Chris - Did we have the technology then in the early 90s to read a genome end-to-end like that, like you would pick up a book and just pick your way through all the letters and the words? Or did that take a step forward in technology to even make people begin to conceive of doing that?

Richard - Well, people knew that there was a sequence from the 1950s and 60s. But it was only in the end of the 1970s that Fred Sanger, also here in Cambridge, worked out how you could read decent lengths of sequence. So you could read hundreds to thousands or so DNA bases at a time. It was that that people were starting to apply in the 1980s. And in principle, there was no reason not to just scale that up. You could do something on this scale of hundreds to thousands. We knew that we had to get up to millions. The C. elegans genome is 100 million bases long. So it was a challenge. But you take one step at a time and you can walk 100 miles.

Chris - So the idea of sequencing a human came out of doing the same thing for a worm. But a human is a totally different ballgame. I mean, that's 3 billion genetic letters long. That was pretty awe-inspiring at the time, I would think. What was the original time scale that was conceived when someone put up the idea of doing this?

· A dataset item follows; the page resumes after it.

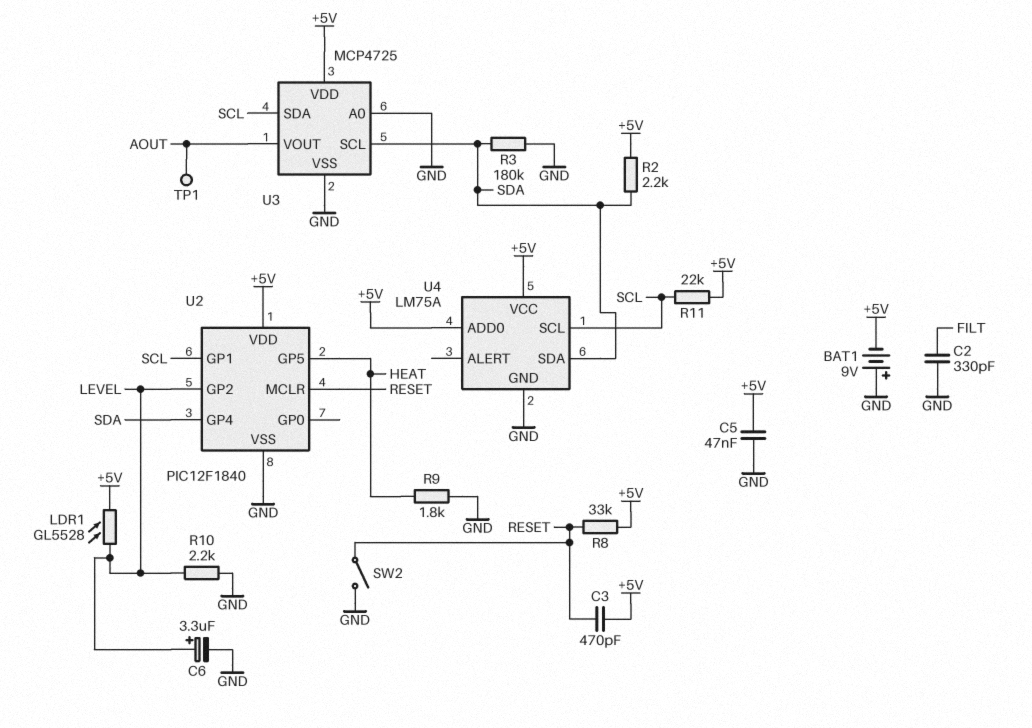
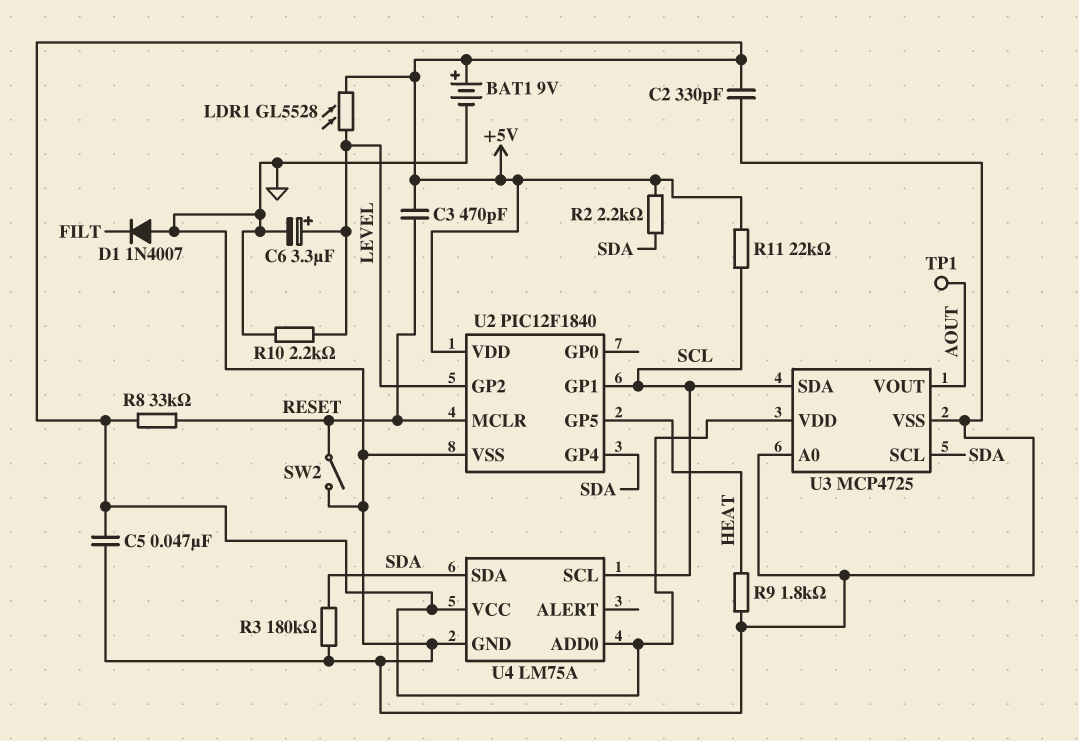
BAT1: 9V (plus GND, minus +5V) -> 9V (plus +5V, minus GND)
C2: 330pF (FILT, GND) -> 330pF (+5V, GND)
D1: none -> diode 1N4007 (A GND, K FILT)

Richard - Originally, I think the sort of official kick-off date was in 1990 with a goal of 15 years. You know, in fact, we did it under time.

Chris - It was a big spend, though. I mean, it came in at something like 3 billion. That would have bought you a Large Hadron Collider or put you a reasonable space project in space, big telescope or something. So this was a big spend. How did scientists convince policymakers and the people with the readies that they should spend a lot of money on this?

Richard - It is a lot of money. Not everyone did buy into taking on this very big industrial-scale project. A lot of scientists tend to forget how opposed they were who now rely on the data.

Chris - I spoke to some at the time when this was coming out because I was a medical student at the time. There were a lot of naysayers who said, this is all fanfare, it's all hot air, this is all hype, this hasn't done anything.

Richard - We're now 25 years on and I think it's completely transformed biological science. I think it's now pretty clear that we're living in the era of sequencing genomes. I believe in 100 years or 1,000 years people will look back and say this was a key point in science, like the discovery of gravity or the discovery of quantum mechanics at the start of the 20th century.

Chris - Some people say this is like biology's Moon landing.

Richard - Yeah, I think it's completely transformational for the science of life.

Chris - One of the things that was said at the time is that it's one thing having a map of all the genes and where they are, but we still don't know what they do. Have we kind of got there now? Have we gone through all the 20,000 genes? Do we understand what they all do? Or is there still a huge amount to find out?

Richard - No, we absolutely don't understand what they do. We know more about what they do than we knew 20 years ago or 50 years ago. But it's the job of the present and the future to understand what they do and how they work and how we can work with them. For example, we know now in a much clearer way how cancer is a genetic disease, how mutations in cells in our body that cause those cells, which now have a different genome because of mutations, to change their behaviour and start to grow and act in ways that are not in the interest of the rest of the body. And we can study them using the power of genomics. But we do need computers and data analysis tools to study them, to use that information. Genomics goes hand-in-hand with computing.